Gukasyan and colleagues interpret the current literature as suggestive but insufficient: PAT has theoretical and preliminary empirical reasons to be of interest for eating disorders, particularly AN, yet high-quality clinical evidence specific to these conditions remains limited. They situate the existing findings against stronger evidence in other indications (for example, MDD and PTSD), noting that mechanistic plausibility—serotonergic modulation, network-level changes, neuroplasticity and psychological flexibility—provides a biological and psychological rationale for further investigation. The authors explicitly acknowledge important limitations and uncertainties. Historical human data are sparse and methodologically weak; contemporary human data specific to eating disorders are limited to small uncontrolled studies, qualitative reports, secondary analyses and preliminary pilot trials with small sample sizes and participant heterogeneity. They also flag methodological difficulties that could bias estimates of effect, including impaired blinding, confounding by psychotherapeutic elements of PAT, and potential attenuation of drug effects by recent antidepressant exposure or starvation-related neurobiology. Safety concerns are emphasised because of common medical complications in this population; the paper notes that ongoing trials have used conservative BMI cutoffs and screening but that more safety data are needed. In terms of implications, the authors advise clinicians to be prepared to discuss what is known and unknown about psychedelics with patients and families. For researchers, they recommend prioritising carefully controlled clinical trials to delineate risks, dosing, timing, patient selection, concomitant supports and longer-term outcomes.
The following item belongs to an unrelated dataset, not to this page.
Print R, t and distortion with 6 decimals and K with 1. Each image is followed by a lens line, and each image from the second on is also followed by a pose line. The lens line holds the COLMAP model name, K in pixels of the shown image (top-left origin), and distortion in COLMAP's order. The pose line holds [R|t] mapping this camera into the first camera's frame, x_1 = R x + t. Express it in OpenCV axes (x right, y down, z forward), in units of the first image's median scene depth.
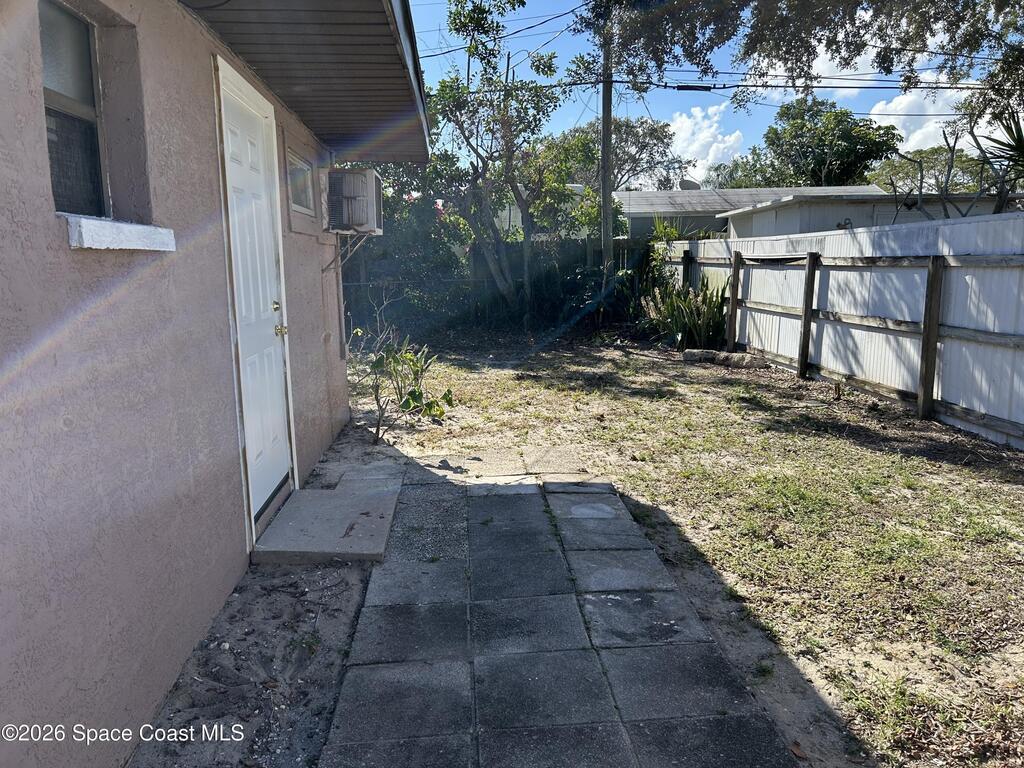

Regulatory and access issues are also discussed: even if rescheduling occurs for some indications, access for eating-disorder patients may be constrained by risk-management strategies, reimbursement questions, and non-medical routes of access such as decriminalisation initiatives or private retreat centres, which carry variable screening and safety protections.

Conclusion

Eating disorders are complex, high-burden illnesses with substantial medical and psychiatric comorbidity. While PAT shows promise for conditions that commonly co-occur with eating disorders and preliminary preclinical and early human data indicate potential benefits, robust evidence for efficacy and safety in people with eating disorders is currently lacking. The authors conclude that numerous unanswered questions remain—about which patients might benefit, appropriate dosing, timing relative to nutritional status, and safety monitoring—and they call for rigorous, well-controlled clinical trials to establish the therapeutic role of PAT in this population. Clinicians should be ready to discuss the current state of knowledge and uncertainty with patients, and researchers must focus on resolving the outstanding methodological and safety issues.